Al Chandler

No. 81, 87, 82
- Position: Tight end

Personal information
- Born: November 18, 1950 (age 75) Oklahoma City, Oklahoma, U.S.
- Listed height: 6 ft 2 in (1.88 m)
- Listed weight: 233 lb (106 kg)

Career information
- High school: Frederick Douglass (OK)
- College: Oklahoma
- NFL draft: 1973: 2nd round, 43rd overall pick

Career history
- Cincinnati Bengals (1973-1974); New England Patriots (1976-1978); St.

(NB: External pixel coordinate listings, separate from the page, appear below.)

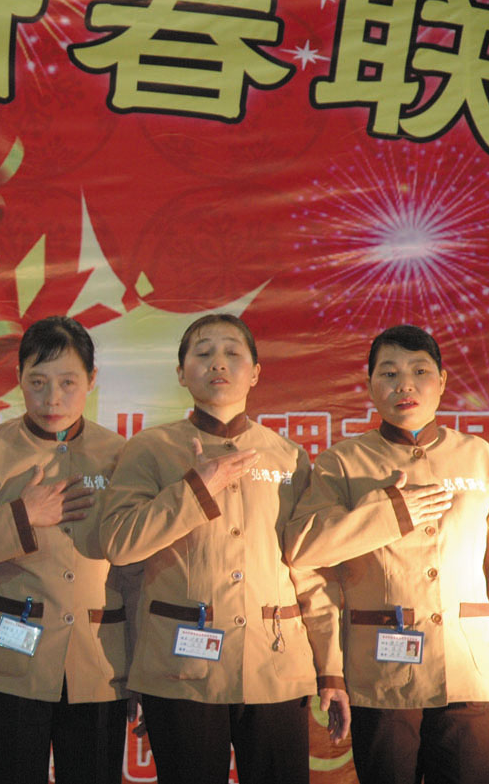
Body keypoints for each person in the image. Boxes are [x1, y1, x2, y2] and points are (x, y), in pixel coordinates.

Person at [98, 313, 345, 784]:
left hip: (276, 664)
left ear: (255, 373)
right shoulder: (150, 449)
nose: (218, 363)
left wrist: (330, 667)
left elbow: (309, 568)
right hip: (181, 667)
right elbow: (120, 544)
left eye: (233, 353)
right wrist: (195, 490)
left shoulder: (288, 456)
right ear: (181, 372)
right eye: (203, 353)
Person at [284, 324, 489, 784]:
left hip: (471, 667)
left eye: (419, 372)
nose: (404, 385)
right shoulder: (342, 462)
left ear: (442, 381)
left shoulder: (480, 457)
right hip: (381, 671)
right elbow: (304, 549)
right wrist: (388, 513)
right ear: (370, 384)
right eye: (389, 374)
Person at [0, 315, 138, 784]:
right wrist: (20, 517)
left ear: (92, 380)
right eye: (37, 382)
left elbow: (136, 570)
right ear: (18, 378)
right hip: (5, 663)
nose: (52, 398)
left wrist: (143, 665)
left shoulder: (121, 455)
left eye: (68, 383)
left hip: (99, 664)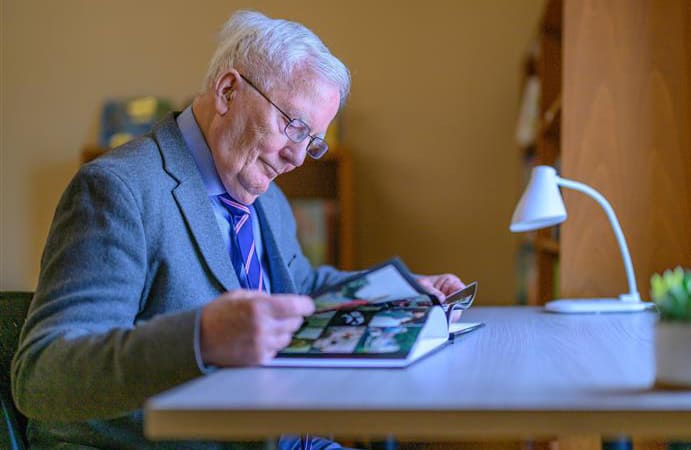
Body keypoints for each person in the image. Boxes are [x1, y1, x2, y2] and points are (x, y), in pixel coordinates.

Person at [11, 10, 465, 450]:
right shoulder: (117, 190)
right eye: (294, 126)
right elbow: (43, 375)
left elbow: (301, 288)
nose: (298, 157)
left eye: (312, 140)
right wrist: (201, 338)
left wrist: (401, 294)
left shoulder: (265, 195)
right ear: (228, 90)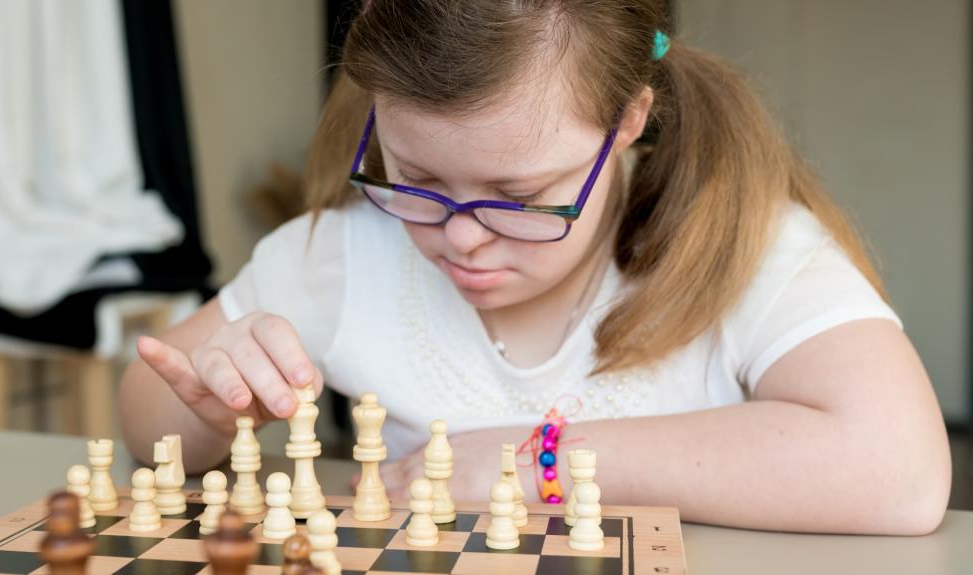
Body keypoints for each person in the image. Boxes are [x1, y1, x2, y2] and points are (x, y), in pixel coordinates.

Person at [119, 0, 950, 534]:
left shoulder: (742, 242)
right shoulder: (348, 249)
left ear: (628, 120)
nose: (463, 237)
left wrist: (534, 460)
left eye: (519, 196)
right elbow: (146, 410)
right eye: (418, 178)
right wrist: (212, 407)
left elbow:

Louis Cardinals (1978-1979); New England Patriots (1979);

Awards and highlights
- Second-team All-American (1972); Second-team All-Big Eight (1971);

Career NFL statistics
- Receptions: 35
- Receiving yards: 367
- Receiving TDs: 9
- Stats at Pro Football Reference

= Al Chandler =

American football player (born 1950)

Albert Morris Chandler (born November 18, 1950) is an American former professional football player who was a tight end for six seasons in the National Football League (NFL) for the Cincinnati Bengals, New England Patriots, and St. Louis Cardinals.

==Professional career==

===Cincinnati Bengals===
Chandler didn't record a single catch in his first season as a Cincinnati Bengal. In his second year, he recorded one catch for nine yards and no touchdowns.